── TASK DATA ──
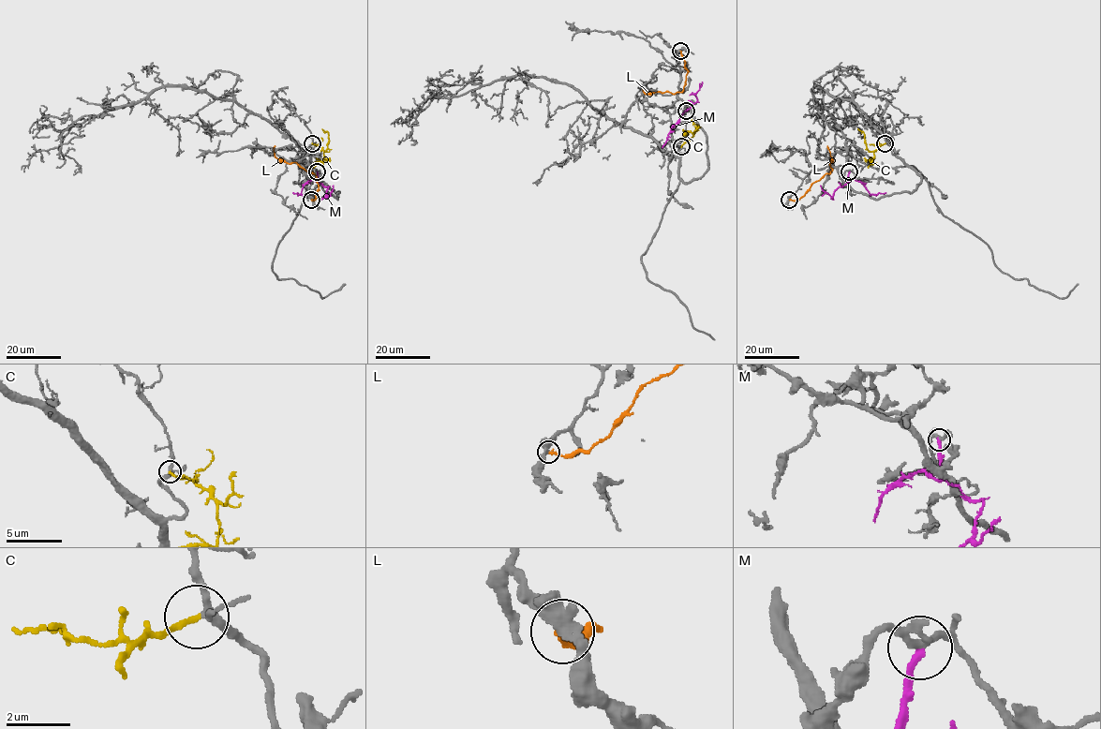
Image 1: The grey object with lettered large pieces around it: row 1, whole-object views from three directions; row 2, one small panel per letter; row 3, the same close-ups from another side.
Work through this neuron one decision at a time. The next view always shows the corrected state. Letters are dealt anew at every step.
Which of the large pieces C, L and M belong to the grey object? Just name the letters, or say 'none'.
C

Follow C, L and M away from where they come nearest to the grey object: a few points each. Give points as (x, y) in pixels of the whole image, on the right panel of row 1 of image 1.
───
→ **WHAT IS NEEDED**: Search the material above for "panel". Copy each line that has it.

→ **ANSWER BOX**:
Image 1: The grey object with lettered large pieces around it: row 1, whole-object views from three directions; row 2, one small panel per letter; row 3, the same close-ups from another side.
Follow C, L and M away from where they come nearest to the grey object: a few points each. Give points as (x, y) in pixels of the whole image, on the right panel of row 1 of image 1.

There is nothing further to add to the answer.